China’s Wolf Warriors Rachet Tensions Over Arunachal Pradesh And Indo-Pacific
After delineating security under his de-facto chief of staff Cai Qi and national economy under new prime minister Li Qiang last month, Chinese President Xi Jinping’s wolf warriors are now at work with military muscle display in the Indo-Pacific and sharp tongue against India over its so-called claims over Arunachal Pradesh.
The three-day military display against Taiwan after President Tsai Ing met US House speaker Kevin McCarthy on April 5 in California was an open threat to the Indo-Pacific to stay away from Taipei or else. The message was that China is prepared for a military take-over of Taiwan, which it claims as its own, and could not care less about international laws or diplomacy. Simply put, President Xi has messaged his domestic audience that he will not compromise on what China defines as its core interests.
The rapidly escalating situation over Taiwan since former US House Speaker Nancy Pelosi landed in Taipei last August 2 is a red flag for Japan as any PLA intervention against the Island Republic will definitely drag in Tokyo into the conflict. While the national security paper of Japan defines China as a clear adversary, Japan under Fumio Kishida will have to shed its pacifist doctrine if it wants to take on the bully China. The visit of Japan’s top admiral to west Australian port, possibly the central hub for the AUKUS submarines, and the launch of US-Philippines largest ever joint military drills today shows that the QUAD partners are ready for the Beijing challenge.
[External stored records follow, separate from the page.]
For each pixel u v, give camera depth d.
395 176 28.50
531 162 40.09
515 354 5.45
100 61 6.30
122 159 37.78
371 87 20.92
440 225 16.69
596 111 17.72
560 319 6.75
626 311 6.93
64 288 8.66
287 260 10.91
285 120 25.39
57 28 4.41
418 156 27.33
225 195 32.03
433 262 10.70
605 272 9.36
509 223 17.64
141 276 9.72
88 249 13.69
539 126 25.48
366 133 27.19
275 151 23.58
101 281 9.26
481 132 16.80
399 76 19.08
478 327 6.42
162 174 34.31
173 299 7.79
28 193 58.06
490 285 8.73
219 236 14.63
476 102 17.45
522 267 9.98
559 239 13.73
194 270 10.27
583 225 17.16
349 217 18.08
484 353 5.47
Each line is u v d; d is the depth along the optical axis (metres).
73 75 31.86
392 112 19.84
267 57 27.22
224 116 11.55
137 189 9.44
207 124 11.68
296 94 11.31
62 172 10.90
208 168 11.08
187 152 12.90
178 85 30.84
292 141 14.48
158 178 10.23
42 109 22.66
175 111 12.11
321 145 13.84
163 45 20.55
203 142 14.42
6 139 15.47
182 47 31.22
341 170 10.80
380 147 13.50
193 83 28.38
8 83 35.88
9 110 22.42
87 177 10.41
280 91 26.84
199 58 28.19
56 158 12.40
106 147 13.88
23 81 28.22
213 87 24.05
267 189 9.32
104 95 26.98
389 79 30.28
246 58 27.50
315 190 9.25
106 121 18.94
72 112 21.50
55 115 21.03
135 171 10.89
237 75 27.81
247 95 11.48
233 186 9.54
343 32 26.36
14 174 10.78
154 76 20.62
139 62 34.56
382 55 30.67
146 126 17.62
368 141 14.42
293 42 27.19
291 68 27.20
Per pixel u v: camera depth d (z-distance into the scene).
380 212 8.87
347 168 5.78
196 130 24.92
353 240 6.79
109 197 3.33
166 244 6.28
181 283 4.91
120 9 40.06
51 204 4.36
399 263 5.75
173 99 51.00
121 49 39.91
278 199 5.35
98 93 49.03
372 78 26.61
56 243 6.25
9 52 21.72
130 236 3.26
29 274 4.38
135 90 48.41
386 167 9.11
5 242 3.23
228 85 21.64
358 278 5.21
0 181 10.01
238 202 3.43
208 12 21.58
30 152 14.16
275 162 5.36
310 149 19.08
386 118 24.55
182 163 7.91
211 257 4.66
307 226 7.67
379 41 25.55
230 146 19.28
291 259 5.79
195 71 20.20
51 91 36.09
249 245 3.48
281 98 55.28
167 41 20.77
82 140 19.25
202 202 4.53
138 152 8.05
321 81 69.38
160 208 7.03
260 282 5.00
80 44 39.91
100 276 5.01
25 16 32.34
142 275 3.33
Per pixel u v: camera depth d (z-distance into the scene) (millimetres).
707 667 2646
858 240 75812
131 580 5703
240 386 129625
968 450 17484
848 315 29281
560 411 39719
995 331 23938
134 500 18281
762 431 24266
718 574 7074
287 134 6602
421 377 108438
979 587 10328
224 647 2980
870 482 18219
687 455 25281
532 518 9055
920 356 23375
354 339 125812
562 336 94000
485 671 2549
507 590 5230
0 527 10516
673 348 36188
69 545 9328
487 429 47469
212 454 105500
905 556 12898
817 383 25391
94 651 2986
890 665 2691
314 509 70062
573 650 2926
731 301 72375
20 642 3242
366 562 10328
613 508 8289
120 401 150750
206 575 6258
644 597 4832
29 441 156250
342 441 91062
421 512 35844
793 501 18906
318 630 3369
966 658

While Chinese strong-arm tactics are at work in the Indo-Pacific with focus on Taiwan, it is quite clear that Beijing plans to use the boundary dispute with India as a lever to destabilize the Modi government and curb its participation in the QUAD. The April 2 renaming of 11 sundry geographical locations in Arunachal Pradesh, which China claims as Zangnan, and the sharp tongue of a junior diplomat to Home Minister Amit Shah’s visit to Kibithoo, the first Indian village on the LAC, on Monday is an example of Chinese wolf warrior diplomacy. The Chinese diplomat called Shah visit as a violation of Chinese territorial integrity despite the fact that Arunachal Pradesh was never a part of Communist China. This would be akin to India claiming parts of Xinjiang and parts of Tibet on the basis of Mughal military expeditions in Sinkiang or conquest of Dogra generals of past of western Tibet around the holy Mansarovar lake.
The Chinese wolf warrior diplomacy may have had resonance with their Indian counterparts but not for Home Minister Amit Shah, who declared zero tolerance to any encroachment on the 3488 km long LAC from Kibithoo. Shah’s emphatic riposte came after Indian Chief of Defence Staff Gen Anil Chauhan reviewed the military preparedness of the Eastern Army Command in Kolkata and Bagdogra over the weekend. He also visited the Hashimara air base, which is the home base for IAF’s Rafale fighters. Add to this the visit of India’s commander-in-chief President Draupadi Murmu’s flying a Su-30 MKI from Tezpur airbase, key operational IAF’s base for eastern sector operations, and the big picture of India’s military infrastructure push in North-East becomes clear.
While India has noted Chinese aggressive statements over Arunachal Pradesh and rejected them, Beijing’s recent stance has pushed back normalization of bilateral relations proportionally and heightened military concerns. The Chinese rulers and the Indian military-civilian bureaucracy should keep in mind that neither Prime Minister Narendra Modi nor his party carry the weight of 1962 war legacy and are quite capable of defending Indian frontiers on ground. The Indian army operations on South Pangong Tso in August 2020 was just an example.